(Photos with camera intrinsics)
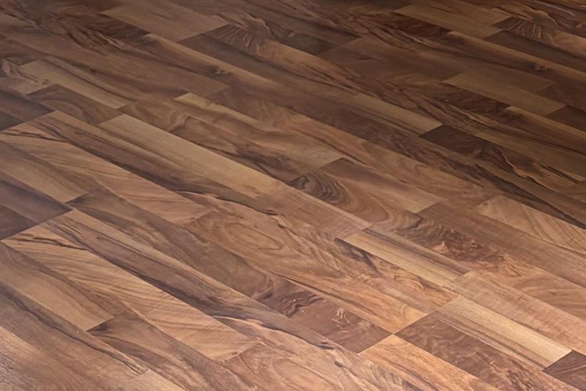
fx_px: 1661
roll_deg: +1.5
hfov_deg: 18.2
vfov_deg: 12.4
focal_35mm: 102
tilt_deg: -11.3
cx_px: 828
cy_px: -287
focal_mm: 5.96
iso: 125
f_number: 1.6
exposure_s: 1/75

## Exercise goal:
Give the records back exactly. Leave the pictures out.

## Finished task:
fx_px: 1661
roll_deg: +1.5
hfov_deg: 18.2
vfov_deg: 12.4
focal_35mm: 102
tilt_deg: -11.3
cx_px: 828
cy_px: -287
focal_mm: 5.96
iso: 125
f_number: 1.6
exposure_s: 1/75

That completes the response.